I feel empathy for those mostly Muslim people, but I also am opposed to anyone from any Islamic country coming into America for at least another decade.
Everything I have seen gives me the impression that America is hated by the majority of those in such countries and that - as a "Frontline" documentary recently showed - there are even young women who look forward to their children becoming terrorists.

Consequently, I feel none of the oppressive sentimentality that those of Irish, Italian, Jewish, Eastern European, Latin and Caribbean backgrounds have when the subject of immigration is raised.
First, immigration hasn't done much for black Americans, who, more often than not, have been pushed aside so immigrants could get jobs that those who logged the most time in this nation should have gotten.
More than 100 years ago, when America was becoming a nation of immigrants, that meant many skilled blacks were kicked to the curb so some foreigners could get on the gravy train, however much hard work that train demanded. So I feel no great love for the idea of immigration as some high-minded aspect of American history.
Was American culture enriched, even so? Yes, in both bright and dark ways from the mountaintops of public policy, the arts, entertainment, technology and education down to the organizing of crime along the corporate model.
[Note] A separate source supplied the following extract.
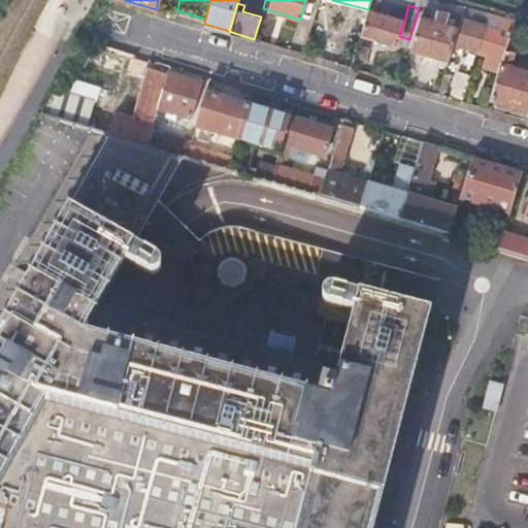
[(389,9),(386,15),(392,18),(394,10),(389,9)]
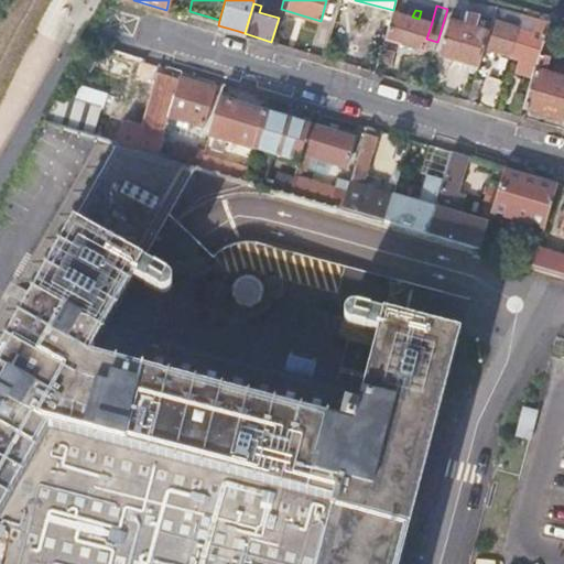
[(424,47),(426,39),(432,22),(426,21),(429,13),(421,11),(419,19),(412,17),(393,11),(386,36),(424,47)]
But we are now faced with something very different. I am not willing to see American lives put in danger to make an academic point about our history and our ability to rise above xenophobia and religious prejudice. All that sounds good among school teachers and those who become hysterical because their relatives fled disaster of some sort in Eastern Europe or elsewhere and made a way for themselves and their children in this nation. Good, I'm glad they did.
Such people are not the ones I'm talking about. I'm not even talking about Islam; I'm talking about a problem. I'm talking about those with Islamic backgrounds who can so easily seem civilized but who, given the nature of destructive technology in our time, can murder thousands if they are committed to it.
As cold as it might seem, I am not bothered if 50,000 people are kept out of the U.S. so we don't admit among them 19 more like the ones who brought off the murder raid Sept. 11.
Those who want to rant against such thoughts should take their complaints to the Islamic terrorists. They created this situation - and redefined the meaning of immigration along the way.
I think he made a poor choice of words in describing the "oppressiveness" of ancestry, but I think you have focussed on a tiny porton of this article and have ignored the main thrust: he wants to safeguard OUR country from any Muslim immigrants who might wish us harm.
His comments are more directed at the current P.C. stance of "diversity is wonderful."
He's quite happy to exclude Africans (his own ancestry) who are Muslim, rather than to toe the liberal line that "everything is beautiful."
He's not insulting your ancestors or mine, he's wanting to keep all of us safe FROM SOME OF HIS OWN ANCESTRY WHO MIGHT WISH US HARM.
Don't miss the forest for the trees.